Is this a conversation that can be had across leagues, with simple guidelines on how to make teas more inclusive?
Amid the accusations, protests, hostility and depression about what is happening in Yorkshire, we shouldn’t ignore the positive efforts in communities every week.
As Andy Bull pointed out in The Guardian, remember those who are trying to make cricket better.
I make a point of shining a light on some of those stories here from Bradford Park Avenue to Yusuf Karolia’s work mentoring cricket coaches and that’s really only a fraction of what goes on.
What will 2022 bring?
There needs to be meaningful measures brought in by the ECB in time for next season and difficult questions answered within each county.

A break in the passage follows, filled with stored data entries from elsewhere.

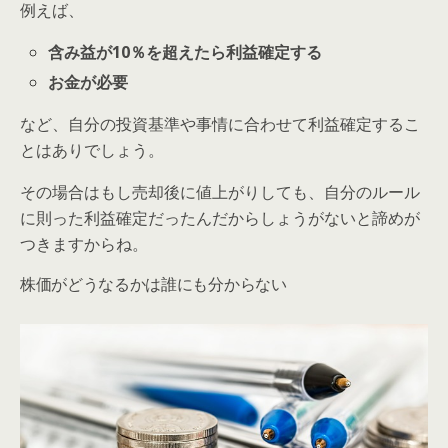
例えば、
含み益が10％を超えたら利益確定する
お金が必要
など、自分の投資基準や事情に合わせて利益確定するこ
とはありでしょう。
その場合はもし売却後に値上がりしても、自分のルール
に則った利益確定だったんだからしょうがないと諦めが
つきますからね。
株価がどうなるかは誰にも分からない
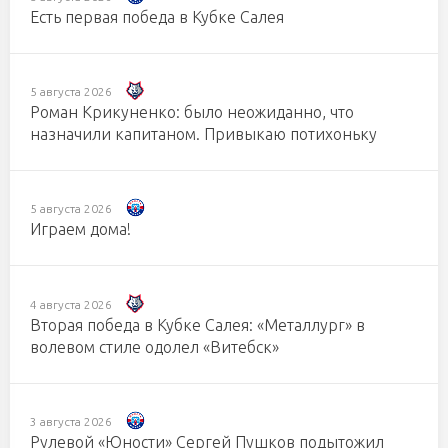
Есть первая победа в Кубке Салея
5 августа 2026
Роман Крикуненко: было неожиданно, что
назначили капитаном. Привыкаю потихоньку
5 августа 2026
Играем дома!
4 августа 2026
Вторая победа в Кубке Салея: «Металлург» в
волевом стиле одолел «Витебск»
3 августа 2026
Рулевой «Юности» Сергей Пушков подытожил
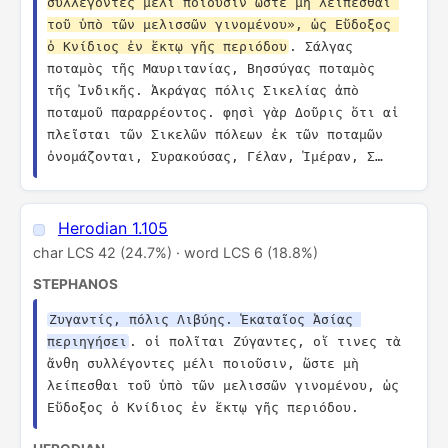
συλλέγοντες μέλι ποιοῦσιν ὥστε μὴ λείπεσθαι 
τοῦ ὑπὸ τῶν μελισσῶν γινομένου», ὡς Εὔδοξος 
ὁ Κνίδιος ἐν ἕκτῳ γῆς περιόδου
. Σάλγας 
ποταμὸς τῆς Μαυριτανίας, Βησσύγας ποταμὸς 
τῆς Ἰνδικῆς. Ἀκράγας πόλις Σικελίας ἀπὸ 
ποταμοῦ παραρρέοντος. φησὶ γὰρ Δοῦρις ὅτι αἱ 
πλεῖσται τῶν Σικελῶν πόλεων ἐκ τῶν ποταμῶν 
ὀνομάζονται, Συρακούσας, Γέλαν, Ἱμέραν, Σ…
Herodian 1.105
char LCS 42 (24.7%) · word LCS 6 (18.8%)
STEPHANOS
Ζυγαντίς, πόλις Λιβύης. Ἑκαταῖος Ἀσίας 
περιηγήσει
. οἱ πολῖται Ζύγαντες, οἵ τινες τὰ 
ἄνθη συλλέγοντες μέλι ποιοῦσιν, ὥστε μὴ 
λείπεσθαι τοῦ ὑπὸ τῶν μελισσῶν γινομένου, ὡς 
Εὔδοξος ὁ Κνίδιος ἐν ἕκτῳ γῆς περιόδου.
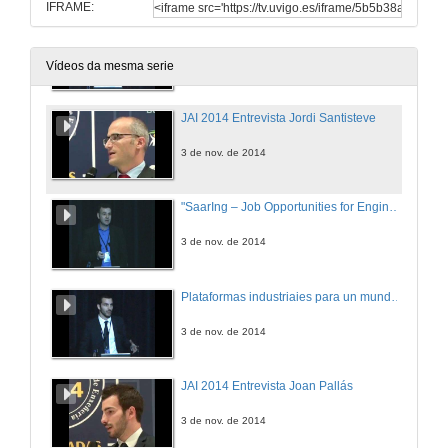
IFRAME:
Tecnoloxía industrial para aplicacións Motion
3 de nov. de 2014
Vídeos da mesma serie
JAI 2014 Entrevista Jordi Santisteve
3 de nov. de 2014
"SaarIng – Job Opportunities for Engineers in the Heart of Europe"
3 de nov. de 2014
Plataformas industriaies para un mundo Smart
3 de nov. de 2014
JAI 2014 Entrevista Joan Pallás
3 de nov. de 2014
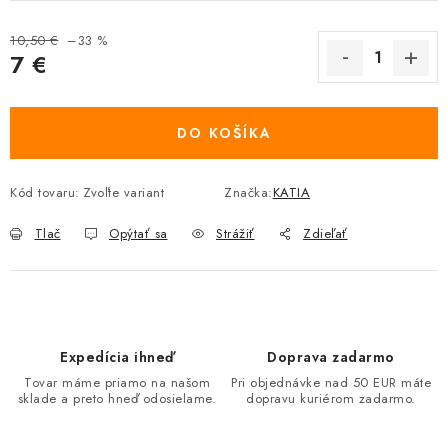
10,50 €
–33 %
7 €
Jednotková cena:
DO KOŠÍKA
Kód tovaru:
Zvoľte variant
Značka:
KATIA
Tlač
Opýtať sa
Strážiť
Zdieľať
Expedícia ihneď
Doprava zadarmo
Tovar máme priamo na našom
Pri objednávke nad 50 EUR máte
sklade a preto hneď odosielame.
dopravu kuriérom zadarmo.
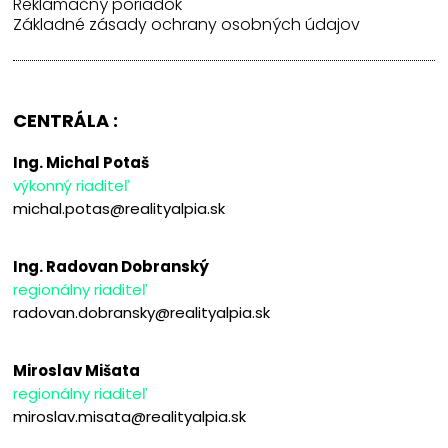
Reklamačný poriadok
Základné zásady ochrany osobných údajov
CENTRÁLA :
Ing. Michal Potaš
výkonný riaditeľ
michal.potas@realityalpia.sk
Ing. Radovan Dobranský
regionálny riaditeľ
radovan.dobransky@realityalpia.sk
Miroslav Mišata
regionálny riaditeľ
miroslav.misata@realityalpia.sk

We also need to check ourselves. Is there anything we are doing or not doing that could make a positive impact in reducing racism in cricket?
You see it happening at a county club and on the TV, but racism is active in our own communities.
I went for a morning walk the other day in my town and bumped into someone I know to say hello to. Small talk led to cricket, and he paused and said:
“I see he (Azeem Rafiq) has taken the money. It’s what he wanted all along. It won’t be long before they take over.”
I felt physically sick. I’m in the privileged situation of rarely hearing overt racism like this and felt as if someone had punched me in the stomach.
There was a fleeting moment when I could have challenged that racism. I should have called it out and was gutted I didn’t. It felt as if it happened in slow motion, a matter of seconds and, as my brain caught up with what he said, he calmly walked off.
Anyone who thinks this is just a cricket problem, or limited to Yorkshire, needs to open their eyes.